Scientific classification
- Kingdom: Animalia
- Phylum: Chordata
- Class: Mammalia
- Order: Primates
- Suborder: Haplorhini
- Infraorder: Simiiformes
- Family: Cercopithecidae
- Genus: Trachypithecus
- Species: T. crepusculus
- Binomial name: Trachypithecus crepusculus (Elliot, 1909)
- Synonyms: T. phayrei crepuscula

= Indochinese grey langur =

- Authority: (Elliot, 1909)
- Conservation status: EN
- Synonyms: T. phayrei crepuscula

Species of monkey

The Indochinese grey langur (Trachypithecus crepusculus) is a species of Old World monkey native to East and Southeast Asia.

== Taxonomy ==
It was formerly considered conspecific with Phayre's leaf monkey (T. phayrei), but a 2009 study found it to be a distinct species and the most basal member of the T. obscurus lineage, which contains several other species.
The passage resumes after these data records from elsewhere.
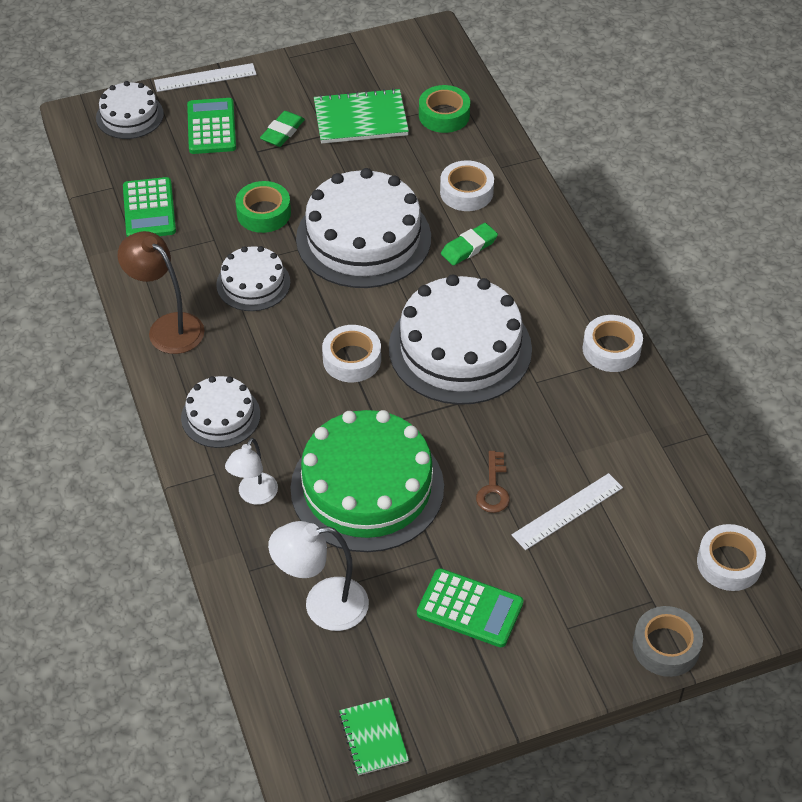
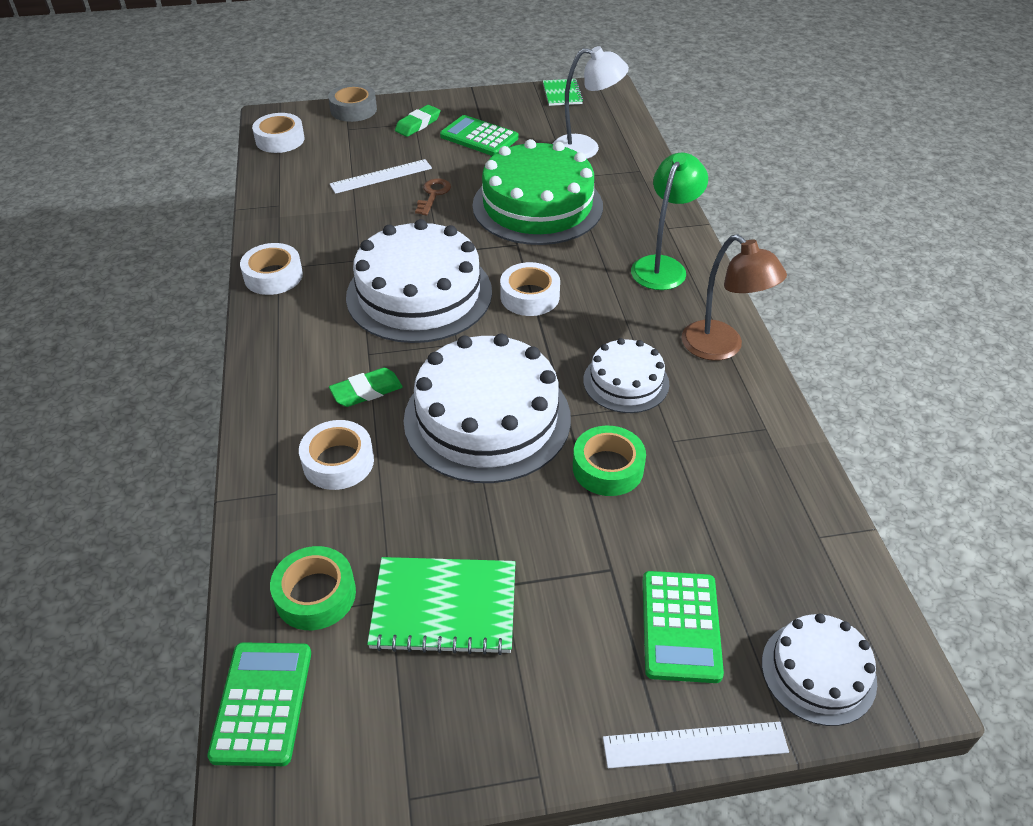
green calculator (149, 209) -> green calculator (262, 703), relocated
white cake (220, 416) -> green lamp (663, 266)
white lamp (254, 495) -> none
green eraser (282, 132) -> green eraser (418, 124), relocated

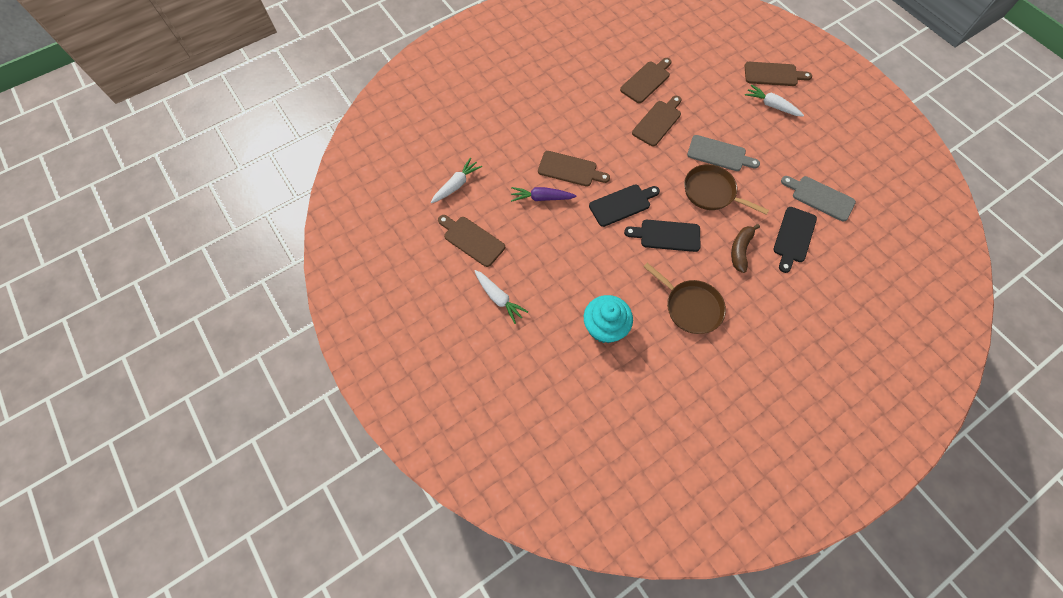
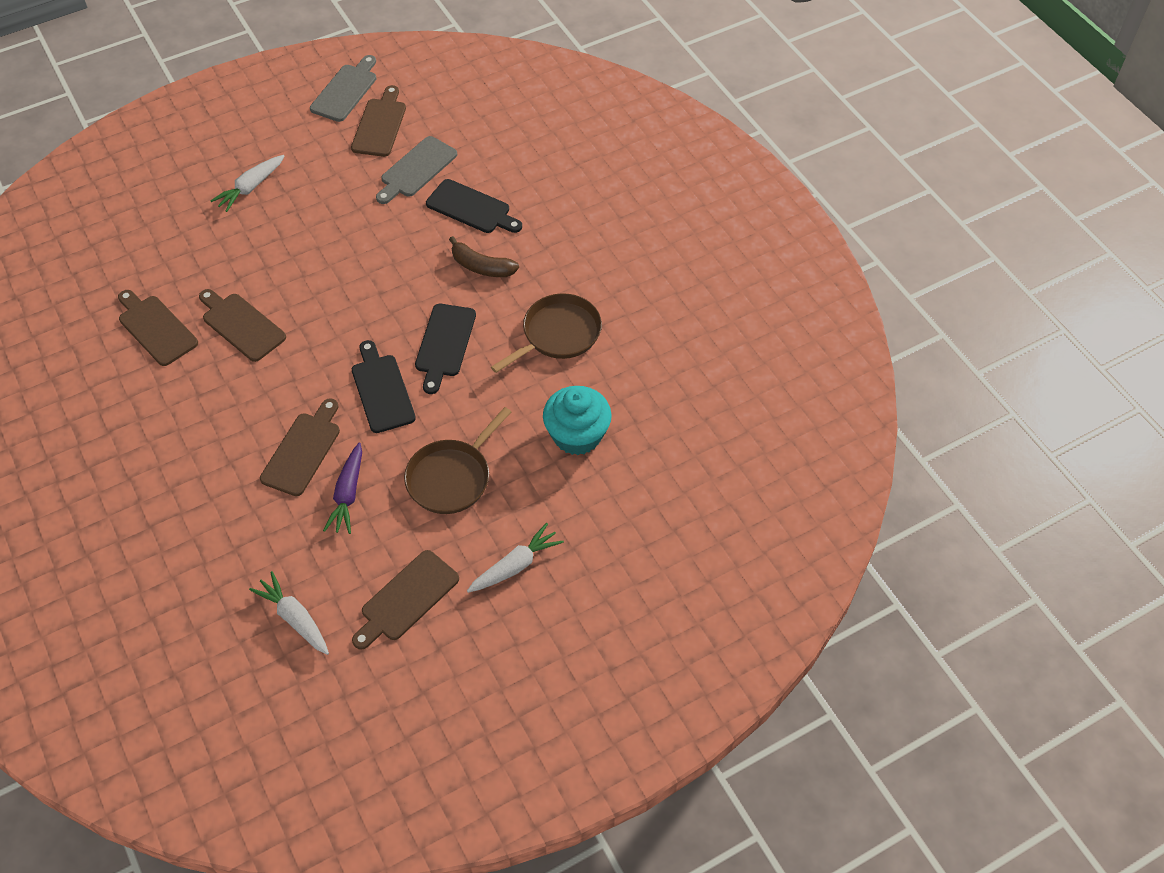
brown pan (711, 192) -> brown pan (451, 477), relocated
grey cutting board (719, 154) -> grey cutting board (345, 91), relocated
brown cutting board (773, 74) -> brown cutting board (380, 125), relocated

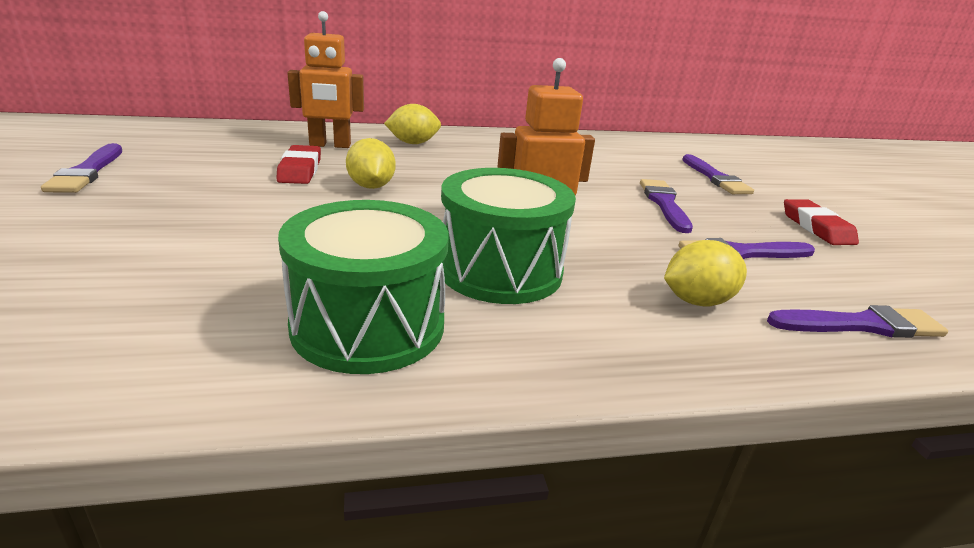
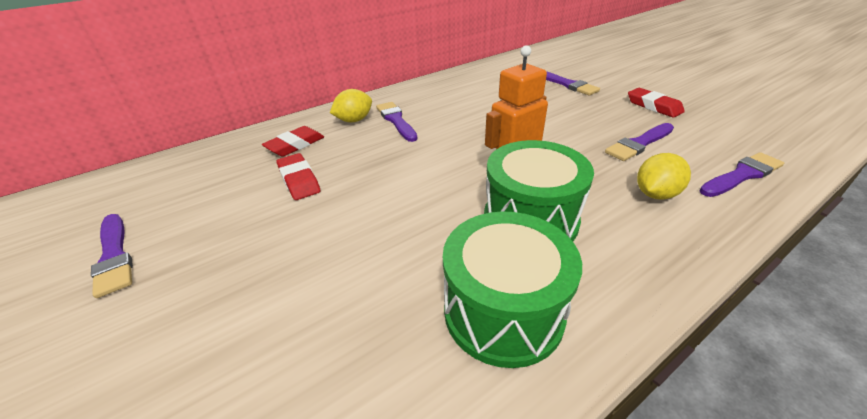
orange robot (330, 145) -> red eraser (295, 145)
yellow lemon (371, 186) -> none
purple brush (664, 204) -> purple brush (396, 120), relocated

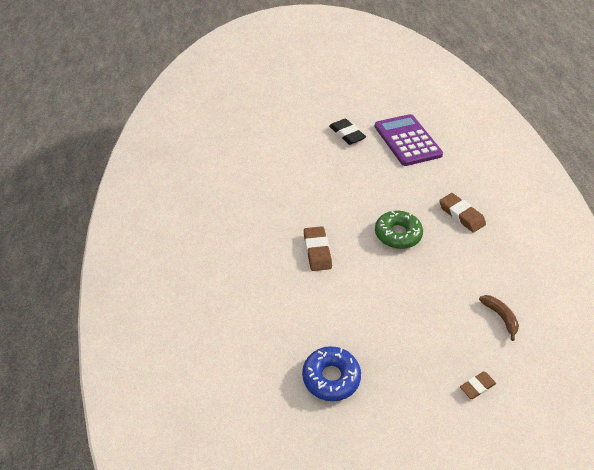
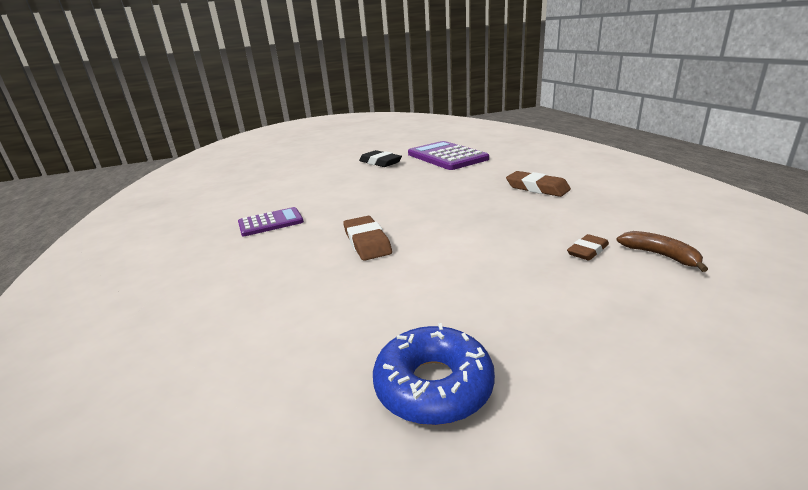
green donut (397, 234) -> none
brown eraser (477, 386) -> brown eraser (587, 251), relocated
none -> purple calculator (270, 222)

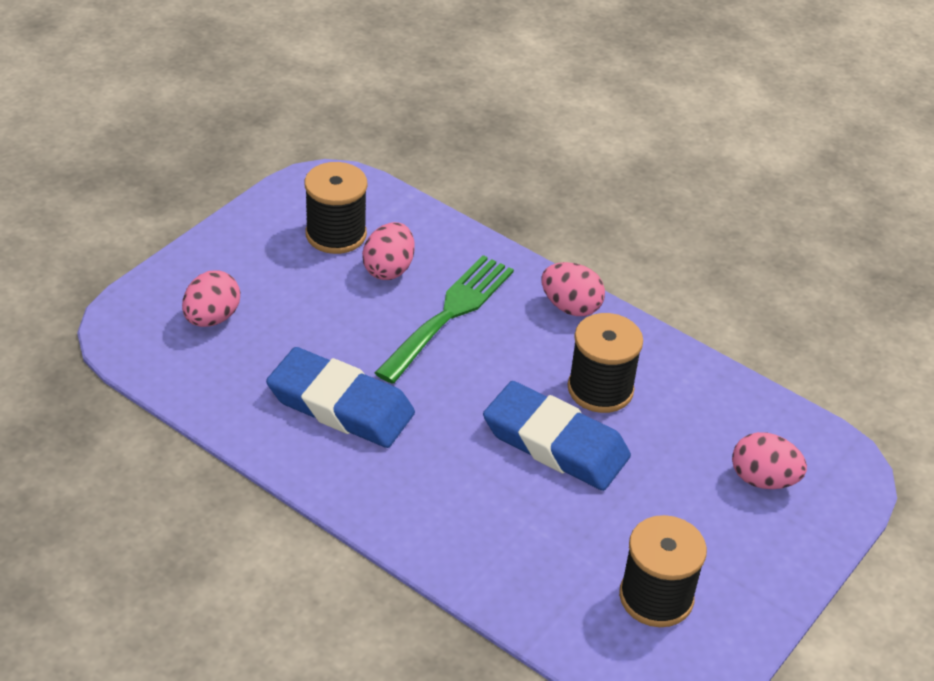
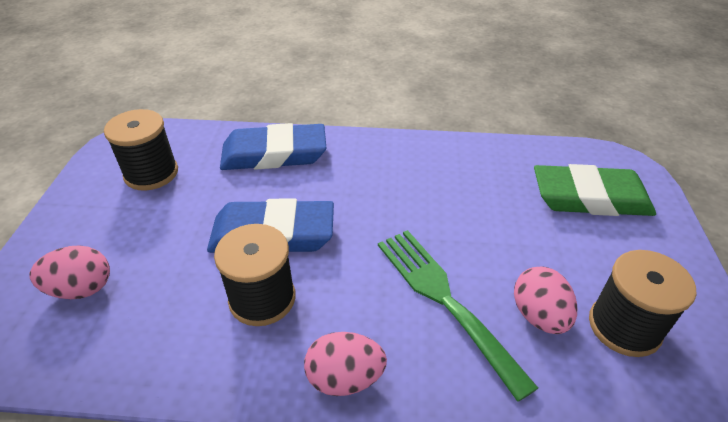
pink egg (212, 318) -> green eraser (590, 197)
blue eraser (340, 405) -> blue eraser (274, 154), relocated
green fork (449, 314) -> green fork (444, 299), 150 degrees clockwise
Later studies have also found it to be a hybrid species originating from ancient hybridization between ancestral obscurus-group langurs and the Tenasserim lutung (T. barbei).

== Distribution ==
This species is found throughout Indochina, from northern Thailand east to Vietnam and west to eastern Myanmar, and ranges north to southern China south of the Salween River.

== Habitat and ecology ==
Unlike langurs that live in karst forests, which have a largely terrestrial lifestyle, the Indochinese grey langur inhabits old-growth evergreen forests and has a largely arboreal lifestyle.

== Threats ==
This species' population is only thought to have about 2,400 to 2,500 mature individuals. It is threatened by habitat destruction and, especially in Vietnam and Laos, hunting, the latter of which is thought to have led to rapid declines in the species.